<<<<
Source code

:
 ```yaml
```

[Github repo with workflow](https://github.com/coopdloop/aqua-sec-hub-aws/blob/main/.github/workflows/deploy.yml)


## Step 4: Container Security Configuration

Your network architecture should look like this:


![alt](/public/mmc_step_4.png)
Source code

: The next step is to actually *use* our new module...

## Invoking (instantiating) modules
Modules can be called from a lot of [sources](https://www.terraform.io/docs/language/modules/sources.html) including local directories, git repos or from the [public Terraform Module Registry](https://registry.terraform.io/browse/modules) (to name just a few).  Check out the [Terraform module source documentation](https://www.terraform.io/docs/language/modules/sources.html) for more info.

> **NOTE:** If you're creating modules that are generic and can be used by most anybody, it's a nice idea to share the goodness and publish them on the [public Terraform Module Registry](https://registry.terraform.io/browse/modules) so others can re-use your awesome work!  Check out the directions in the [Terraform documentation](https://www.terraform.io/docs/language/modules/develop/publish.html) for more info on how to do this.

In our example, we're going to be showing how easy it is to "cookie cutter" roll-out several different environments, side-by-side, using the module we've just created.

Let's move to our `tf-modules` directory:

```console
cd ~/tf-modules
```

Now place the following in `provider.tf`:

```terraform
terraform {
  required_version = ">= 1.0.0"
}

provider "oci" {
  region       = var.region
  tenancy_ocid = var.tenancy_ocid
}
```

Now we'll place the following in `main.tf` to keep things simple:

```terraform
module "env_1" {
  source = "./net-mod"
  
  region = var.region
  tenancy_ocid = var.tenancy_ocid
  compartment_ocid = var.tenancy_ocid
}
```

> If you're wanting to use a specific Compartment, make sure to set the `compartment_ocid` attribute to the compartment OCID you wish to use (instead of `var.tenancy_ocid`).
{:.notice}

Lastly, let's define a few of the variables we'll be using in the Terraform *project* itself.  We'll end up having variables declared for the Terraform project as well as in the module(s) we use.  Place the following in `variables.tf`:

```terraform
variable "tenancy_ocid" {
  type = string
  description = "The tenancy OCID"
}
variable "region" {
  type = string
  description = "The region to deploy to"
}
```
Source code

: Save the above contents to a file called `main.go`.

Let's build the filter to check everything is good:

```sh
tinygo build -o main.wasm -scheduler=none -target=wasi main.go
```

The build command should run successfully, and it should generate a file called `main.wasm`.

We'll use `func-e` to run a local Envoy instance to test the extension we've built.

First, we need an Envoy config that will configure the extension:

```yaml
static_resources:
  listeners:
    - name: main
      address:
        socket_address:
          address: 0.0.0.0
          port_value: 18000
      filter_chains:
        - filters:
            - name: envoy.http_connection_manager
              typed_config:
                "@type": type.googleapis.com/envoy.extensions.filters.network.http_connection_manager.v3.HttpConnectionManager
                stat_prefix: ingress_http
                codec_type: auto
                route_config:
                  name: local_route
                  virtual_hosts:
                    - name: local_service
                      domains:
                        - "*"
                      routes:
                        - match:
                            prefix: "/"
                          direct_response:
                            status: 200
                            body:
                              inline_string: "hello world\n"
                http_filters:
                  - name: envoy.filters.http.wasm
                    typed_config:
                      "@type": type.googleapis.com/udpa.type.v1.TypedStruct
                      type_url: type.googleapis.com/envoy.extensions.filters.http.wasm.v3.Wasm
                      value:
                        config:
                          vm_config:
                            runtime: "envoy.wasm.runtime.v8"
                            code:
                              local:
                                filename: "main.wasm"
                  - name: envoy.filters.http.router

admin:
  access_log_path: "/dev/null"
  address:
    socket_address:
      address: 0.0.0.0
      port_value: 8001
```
>>>>
*Problem details*
If a line comes after the one that contains "Modules can be", leave it out; return every line of the entries up to that point exactly, starting with the first, with that line included.

*Response below*
Source code

:
 ```yaml
```

[Github repo with workflow](https://github.com/coopdloop/aqua-sec-hub-aws/blob/main/.github/workflows/deploy.yml)


## Step 4: Container Security Configuration

Your network architecture should look like this:


![alt](/public/mmc_step_4.png)
Source code

: The next step is to actually *use* our new module...

## Invoking (instantiating) modules
Modules can be called from a lot of [sources](https://www.terraform.io/docs/language/modules/sources.html) including local directories, git repos or from the [public Terraform Module Registry](https://registry.terraform.io/browse/modules) (to name just a few).  Check out the [Terraform module source documentation](https://www.terraform.io/docs/language/modules/sources.html) for more info.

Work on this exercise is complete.